I kept hearing the same advices: buyer request and stay online 24/7 never has worked for me, now it is working because i have created the good gig and people send me projects since one week without i do anything, lol
Because everything was a matter of what is working at our days and what people ask the most.

Posted

What do you think about adding gigs in favorite list?

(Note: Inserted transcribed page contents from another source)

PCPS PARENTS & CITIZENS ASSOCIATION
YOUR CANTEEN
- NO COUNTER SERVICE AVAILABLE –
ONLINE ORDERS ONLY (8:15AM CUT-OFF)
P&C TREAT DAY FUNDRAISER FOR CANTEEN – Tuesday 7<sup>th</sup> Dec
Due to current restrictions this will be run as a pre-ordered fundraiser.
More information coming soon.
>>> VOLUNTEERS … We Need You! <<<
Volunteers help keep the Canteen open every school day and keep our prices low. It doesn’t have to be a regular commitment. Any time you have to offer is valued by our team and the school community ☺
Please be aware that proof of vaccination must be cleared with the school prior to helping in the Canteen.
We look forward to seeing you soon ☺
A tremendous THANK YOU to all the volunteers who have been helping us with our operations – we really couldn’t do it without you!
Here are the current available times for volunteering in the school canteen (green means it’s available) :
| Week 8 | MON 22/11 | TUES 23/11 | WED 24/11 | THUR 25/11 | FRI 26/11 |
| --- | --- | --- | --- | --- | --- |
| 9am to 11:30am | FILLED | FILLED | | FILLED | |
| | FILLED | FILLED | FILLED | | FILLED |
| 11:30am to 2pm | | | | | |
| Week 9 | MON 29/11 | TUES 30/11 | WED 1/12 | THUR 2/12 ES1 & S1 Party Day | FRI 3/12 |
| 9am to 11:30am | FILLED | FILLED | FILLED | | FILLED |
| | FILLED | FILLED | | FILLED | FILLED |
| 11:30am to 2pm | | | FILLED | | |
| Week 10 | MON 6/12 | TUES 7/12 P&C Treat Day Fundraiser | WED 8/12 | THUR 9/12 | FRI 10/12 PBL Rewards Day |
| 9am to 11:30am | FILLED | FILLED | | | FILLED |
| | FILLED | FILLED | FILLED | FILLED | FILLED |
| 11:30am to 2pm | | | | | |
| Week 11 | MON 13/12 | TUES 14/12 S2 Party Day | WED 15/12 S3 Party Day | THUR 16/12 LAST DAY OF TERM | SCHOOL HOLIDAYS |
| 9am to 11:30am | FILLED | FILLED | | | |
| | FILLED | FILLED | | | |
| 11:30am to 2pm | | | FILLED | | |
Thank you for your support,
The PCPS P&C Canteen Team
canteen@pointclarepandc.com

adding gigs in favorite list?

The purpose of the favorites list is for a buyer to bookmark a gig so they can easily find it again. Exchanging favorites does nothing to help you get more sales, impressions or clicks. Anyone who advises other sellers to favorite each other is giving BAD ADVICE!

Posted

Exactly.

People keep repeating the same wrong advice - and newbies are deceived by it. Here’s my take on it - share if you feel so inclined:

I watched it and I liked it.

Thanks a lot Ma’am

Posted

You nailed it, But I also use to stay online and obviously it increase the impression and click I have used for two month one month was good impression and order as well and second month i didn’t use then the order decrease.

Posted

It is easy to get lost in desperation for growth. I stick to my principles of charging a bare minimum and not gaming the system by “fake likes” that’s available all over Facebook.

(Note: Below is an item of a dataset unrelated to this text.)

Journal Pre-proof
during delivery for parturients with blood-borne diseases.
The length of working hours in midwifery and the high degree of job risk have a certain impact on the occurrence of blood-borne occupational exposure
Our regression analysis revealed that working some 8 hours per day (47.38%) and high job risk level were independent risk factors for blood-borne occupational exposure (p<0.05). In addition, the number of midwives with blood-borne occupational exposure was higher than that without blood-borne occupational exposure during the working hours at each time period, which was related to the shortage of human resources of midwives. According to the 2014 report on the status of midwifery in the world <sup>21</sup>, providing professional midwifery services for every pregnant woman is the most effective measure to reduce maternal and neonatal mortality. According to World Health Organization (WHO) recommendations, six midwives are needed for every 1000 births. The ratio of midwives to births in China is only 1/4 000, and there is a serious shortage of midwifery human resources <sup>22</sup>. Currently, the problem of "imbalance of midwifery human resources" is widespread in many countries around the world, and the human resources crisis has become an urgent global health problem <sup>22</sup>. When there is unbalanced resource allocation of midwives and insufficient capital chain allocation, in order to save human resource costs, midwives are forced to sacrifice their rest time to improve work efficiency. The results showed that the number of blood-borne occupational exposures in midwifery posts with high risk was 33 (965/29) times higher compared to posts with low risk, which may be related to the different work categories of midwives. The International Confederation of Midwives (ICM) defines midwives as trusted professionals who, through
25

Some of the buyer’s requests are unrealistic and I steer clear of them, even though I do want to get gigs. One such request was a french man asking for a business plan for 100USD for a big multinational investment company… and houses 4 other medical companies.

The job is 4 individual business plans, tied together under “one name”… my estimation is at least 25 hours of work, calculated 5USD per hour for the gig and he disappeared. I would had charged over 2,000USD in real life (although it will be further vetted, you get the drift…)

An encounter yesterday had me thinking whether the majority of the buyer’s requests are “second-hand” sellers… They use your work and sell it as their own.

Many of the level 1 sellers have broken English. I always make it a point to make full disclosure that I’m not a native English user.

Honesty is the best policy and I hope the Fiverr algorithm doesn’t displace honest sellers.